Segment Start: Given information
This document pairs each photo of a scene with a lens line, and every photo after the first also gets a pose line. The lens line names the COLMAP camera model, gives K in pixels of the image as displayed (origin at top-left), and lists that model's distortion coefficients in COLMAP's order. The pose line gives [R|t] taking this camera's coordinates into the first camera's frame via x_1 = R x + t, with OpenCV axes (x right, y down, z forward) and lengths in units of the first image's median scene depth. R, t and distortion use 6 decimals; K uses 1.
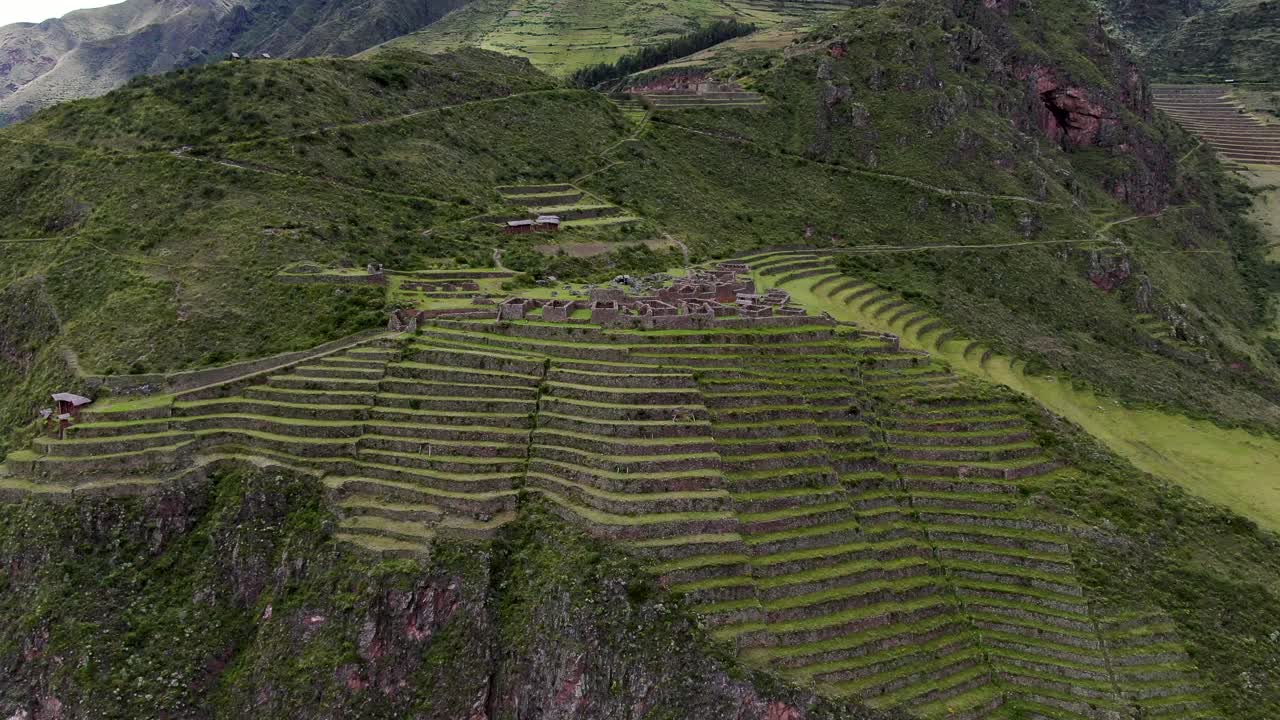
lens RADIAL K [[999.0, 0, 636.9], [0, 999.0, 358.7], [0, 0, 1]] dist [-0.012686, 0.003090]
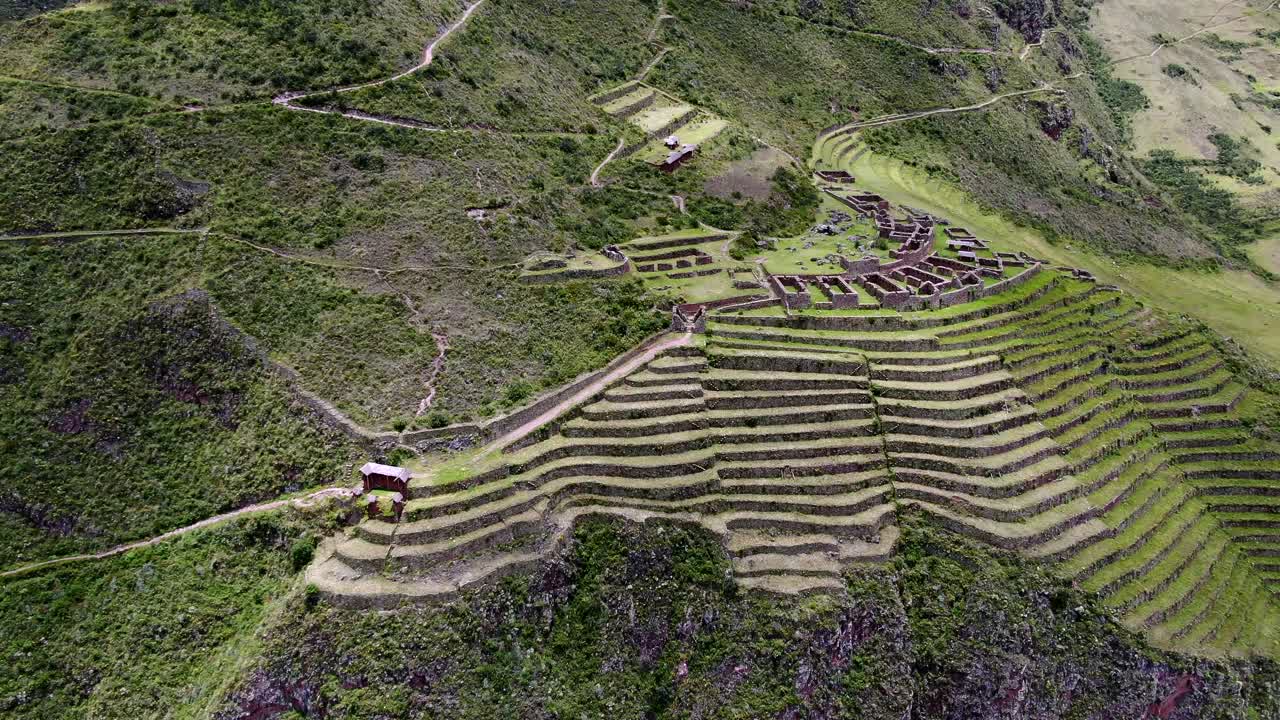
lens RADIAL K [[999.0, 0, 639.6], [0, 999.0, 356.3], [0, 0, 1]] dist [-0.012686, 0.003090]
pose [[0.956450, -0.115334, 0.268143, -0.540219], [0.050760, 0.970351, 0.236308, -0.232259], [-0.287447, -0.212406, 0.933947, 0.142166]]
Segment End: Given information
Task details: Exactly as written, return every line of the listing, but not the pictures.

Answer space:
This document pairs each photo of a scene with a lens line, and every photo after the first also gets a pose line. The lens line names the COLMAP camera model, gives K in pixels of the image as displayed (origin at top-left), and lists that model's distortion coefficients in COLMAP's order. The pose line gives [R|t] taking this camera's coordinates into the first camera's frame via x_1 = R x + t, with OpenCV axes (x right, y down, z forward) and lengths in units of the first image's median scene depth. R, t and distortion use 6 decimals; K uses 1.
lens RADIAL K [[999.0, 0, 636.9], [0, 999.0, 358.7], [0, 0, 1]] dist [-0.012686, 0.003090]
lens RADIAL K [[999.0, 0, 639.6], [0, 999.0, 356.3], [0, 0, 1]] dist [-0.012686, 0.003090]
pose [[0.956450, -0.115334, 0.268143, -0.540219], [0.050760, 0.970351, 0.236308, -0.232259], [-0.287447, -0.212406, 0.933947, 0.142166]]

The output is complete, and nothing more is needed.